Fatto sta che la Finocchiaro non arrivò al risultato e Rita manco l’obiettivo per appena 700 voti ( malgrado un ricordo che fece tremare il Palazzo) a conquistare un posto all’Ars per la sua lista. Ma si riscattò alle Europee del 2009, con un boom da 229mila voti, un risultato secondo solo a quello di Berlusconi nella circoscrizione. Anche a Bruxelles, Rita Borsellino sapeva che un’offerta anche se declinata dieci anni prima, sarebbe arrivata, la proposta a candidarsi alla guida della sua città, Palermo. Fu “la prova più difficile”. Difficile, controversa. La coalizione, si spaccò di nuovo, un pezzo del Pd sostenne Fabrizio Ferrandelli, lei si giocò le primarie con l’appoggio di Leoluca Orlando che inventò uno slogan “Votate Borsorlando”, uno spot scelto all’ultimo momento, compreso anche di giri elettorali in autobus, ma non bastò per arrivare alla vittoria. In un clima di accuse per presunti brogli, l’attuale sindaco decise di candidarsi lui, in prima persona, al posto di Rita. Facendo infuriare la coalizione. Un passaggio politico che Rita Borsellino e i suoi uomini, presero molto male, oltre a Foti, suo braccio destro, anche l’ex assessore di Orlando, Giovanni Ferro.

Le elezioni comunali del 2012 segnarono la fine dell’esperienza politica di Rita Borsellino. Da quel momento tornò nelle scuole, lontana dalla politica che l’aveva delusa, osservando in silenzio, le evoluzioni della gestione Crocetta (di cui ha fatto parte la nipote Lucia, uscita poi anche lei, non senza rumore), il declino del movimento antimafia travolto da scandali e polemiche. Nel 2015 dopo l’avvio dell’inchiesta su Montante e l’arresto di Helg, dichiarò. “Sono sconcertata. Dobbiamo ammetterlo, è più onesto, c’è una parte della società che ha fatto della legalità una convenienza e io con questa antimafia delle apparenze non voglio avere nulla a che fare”.

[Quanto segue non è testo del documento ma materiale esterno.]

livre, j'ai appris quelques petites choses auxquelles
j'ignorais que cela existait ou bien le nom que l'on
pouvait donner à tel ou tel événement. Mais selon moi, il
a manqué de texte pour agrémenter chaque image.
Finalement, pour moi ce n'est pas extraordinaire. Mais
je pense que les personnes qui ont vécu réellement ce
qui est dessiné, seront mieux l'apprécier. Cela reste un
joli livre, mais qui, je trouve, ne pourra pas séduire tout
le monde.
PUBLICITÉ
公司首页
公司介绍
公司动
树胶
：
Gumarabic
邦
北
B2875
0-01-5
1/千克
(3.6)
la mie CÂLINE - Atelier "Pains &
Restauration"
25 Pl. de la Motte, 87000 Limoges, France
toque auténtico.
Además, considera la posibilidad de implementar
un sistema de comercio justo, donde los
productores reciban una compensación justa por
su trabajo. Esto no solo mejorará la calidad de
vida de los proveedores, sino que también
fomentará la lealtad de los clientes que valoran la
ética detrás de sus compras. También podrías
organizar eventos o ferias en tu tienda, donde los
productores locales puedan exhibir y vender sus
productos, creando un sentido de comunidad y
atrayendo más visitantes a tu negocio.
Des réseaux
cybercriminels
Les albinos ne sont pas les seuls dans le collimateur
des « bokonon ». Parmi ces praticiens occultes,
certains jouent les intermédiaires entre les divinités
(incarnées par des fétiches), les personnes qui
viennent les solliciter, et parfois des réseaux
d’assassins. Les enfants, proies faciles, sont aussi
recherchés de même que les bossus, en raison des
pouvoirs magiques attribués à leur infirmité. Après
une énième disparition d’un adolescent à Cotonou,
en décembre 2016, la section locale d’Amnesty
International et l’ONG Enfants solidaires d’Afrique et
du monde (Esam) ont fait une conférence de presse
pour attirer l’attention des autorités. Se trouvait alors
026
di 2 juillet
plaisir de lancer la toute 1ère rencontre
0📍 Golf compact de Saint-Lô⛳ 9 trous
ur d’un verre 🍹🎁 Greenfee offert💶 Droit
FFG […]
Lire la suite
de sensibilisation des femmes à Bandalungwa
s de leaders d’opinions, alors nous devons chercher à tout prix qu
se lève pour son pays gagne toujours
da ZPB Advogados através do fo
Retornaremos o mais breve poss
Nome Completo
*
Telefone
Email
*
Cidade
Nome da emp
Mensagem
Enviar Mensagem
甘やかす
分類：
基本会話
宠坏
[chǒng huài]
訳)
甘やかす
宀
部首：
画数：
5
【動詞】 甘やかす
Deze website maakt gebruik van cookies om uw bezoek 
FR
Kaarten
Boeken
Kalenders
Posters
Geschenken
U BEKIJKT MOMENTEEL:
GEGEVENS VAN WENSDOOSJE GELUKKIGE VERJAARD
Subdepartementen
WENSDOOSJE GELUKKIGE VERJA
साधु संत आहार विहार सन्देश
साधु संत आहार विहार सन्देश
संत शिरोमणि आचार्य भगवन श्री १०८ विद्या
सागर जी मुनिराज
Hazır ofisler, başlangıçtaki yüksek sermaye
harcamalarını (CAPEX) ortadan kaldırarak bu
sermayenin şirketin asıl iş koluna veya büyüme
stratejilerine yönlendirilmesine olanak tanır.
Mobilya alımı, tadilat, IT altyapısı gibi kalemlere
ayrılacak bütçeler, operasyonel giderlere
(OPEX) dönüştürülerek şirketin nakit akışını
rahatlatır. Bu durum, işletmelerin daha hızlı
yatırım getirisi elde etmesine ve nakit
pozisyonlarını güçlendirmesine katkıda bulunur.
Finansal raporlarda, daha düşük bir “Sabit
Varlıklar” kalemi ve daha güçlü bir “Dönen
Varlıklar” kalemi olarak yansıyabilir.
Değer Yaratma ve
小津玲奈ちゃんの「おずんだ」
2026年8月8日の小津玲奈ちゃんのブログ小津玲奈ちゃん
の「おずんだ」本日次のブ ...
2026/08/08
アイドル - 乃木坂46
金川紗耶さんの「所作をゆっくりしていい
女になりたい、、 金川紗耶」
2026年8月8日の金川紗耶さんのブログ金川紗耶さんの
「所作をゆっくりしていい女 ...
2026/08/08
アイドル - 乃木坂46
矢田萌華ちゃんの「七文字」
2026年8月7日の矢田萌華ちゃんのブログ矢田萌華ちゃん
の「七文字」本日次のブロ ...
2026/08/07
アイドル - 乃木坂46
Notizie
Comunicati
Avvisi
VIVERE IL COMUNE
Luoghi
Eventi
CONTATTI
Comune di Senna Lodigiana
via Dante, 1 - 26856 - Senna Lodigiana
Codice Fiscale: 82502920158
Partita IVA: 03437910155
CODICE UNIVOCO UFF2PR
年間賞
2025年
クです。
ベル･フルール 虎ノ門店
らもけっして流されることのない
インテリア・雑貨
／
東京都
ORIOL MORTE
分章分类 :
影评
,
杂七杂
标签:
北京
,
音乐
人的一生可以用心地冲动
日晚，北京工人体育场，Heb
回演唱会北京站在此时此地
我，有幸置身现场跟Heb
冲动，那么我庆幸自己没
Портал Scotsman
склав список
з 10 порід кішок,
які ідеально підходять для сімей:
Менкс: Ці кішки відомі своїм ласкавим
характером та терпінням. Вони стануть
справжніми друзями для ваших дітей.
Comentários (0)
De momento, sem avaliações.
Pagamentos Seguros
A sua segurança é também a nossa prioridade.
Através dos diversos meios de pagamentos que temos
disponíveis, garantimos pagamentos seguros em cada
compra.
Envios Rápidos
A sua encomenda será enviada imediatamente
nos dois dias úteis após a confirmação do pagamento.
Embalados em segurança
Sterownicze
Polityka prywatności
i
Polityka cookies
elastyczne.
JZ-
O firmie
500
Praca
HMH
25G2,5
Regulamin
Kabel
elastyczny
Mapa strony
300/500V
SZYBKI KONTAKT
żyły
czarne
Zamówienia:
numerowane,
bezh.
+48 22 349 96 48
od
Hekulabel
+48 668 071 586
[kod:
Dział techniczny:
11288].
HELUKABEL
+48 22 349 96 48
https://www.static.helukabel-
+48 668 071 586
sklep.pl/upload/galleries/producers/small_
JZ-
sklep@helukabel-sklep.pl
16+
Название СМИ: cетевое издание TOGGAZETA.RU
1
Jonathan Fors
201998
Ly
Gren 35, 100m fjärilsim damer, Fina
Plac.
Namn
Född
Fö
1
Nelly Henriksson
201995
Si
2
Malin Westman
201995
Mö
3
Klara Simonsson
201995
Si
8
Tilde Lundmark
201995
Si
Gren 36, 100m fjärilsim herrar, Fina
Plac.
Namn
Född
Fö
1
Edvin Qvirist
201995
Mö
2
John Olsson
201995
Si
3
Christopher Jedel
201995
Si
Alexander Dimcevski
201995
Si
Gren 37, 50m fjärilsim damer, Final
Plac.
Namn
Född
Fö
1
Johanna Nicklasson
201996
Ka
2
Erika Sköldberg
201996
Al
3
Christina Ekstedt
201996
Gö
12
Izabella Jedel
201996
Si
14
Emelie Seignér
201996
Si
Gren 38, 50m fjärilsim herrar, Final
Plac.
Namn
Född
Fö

Malata da molti anni non aveva mai abbandonato la voglia di esprimere nelle manifestazioni pubbliche la richiesta della verità sulla ricostruzione della strage di via D’Amelio. La verità sullo scenario nel quale morì il fratello Paolo e gli agenti della scorta e diceva: “Non una verità, ma la verità”, Unita ai figli di Paolo Borsellino, insieme a Fiammetta, portatrice del dolore e dello smarrimento di una famiglia che denuncia da anni quello scorcio di secolo con parole forti che pesano come macigni “trascorso fra schifezze e menzogne”. Rita Borsellino diceva della nipote: “Le parole di Fiammetta? Sono Vangelo”. Oggi se ne andata ma è vissuta due volte, nell’impegno civile e in un centrosinistra che non è mai riuscito a saldare il debito di riconoscenza con lei.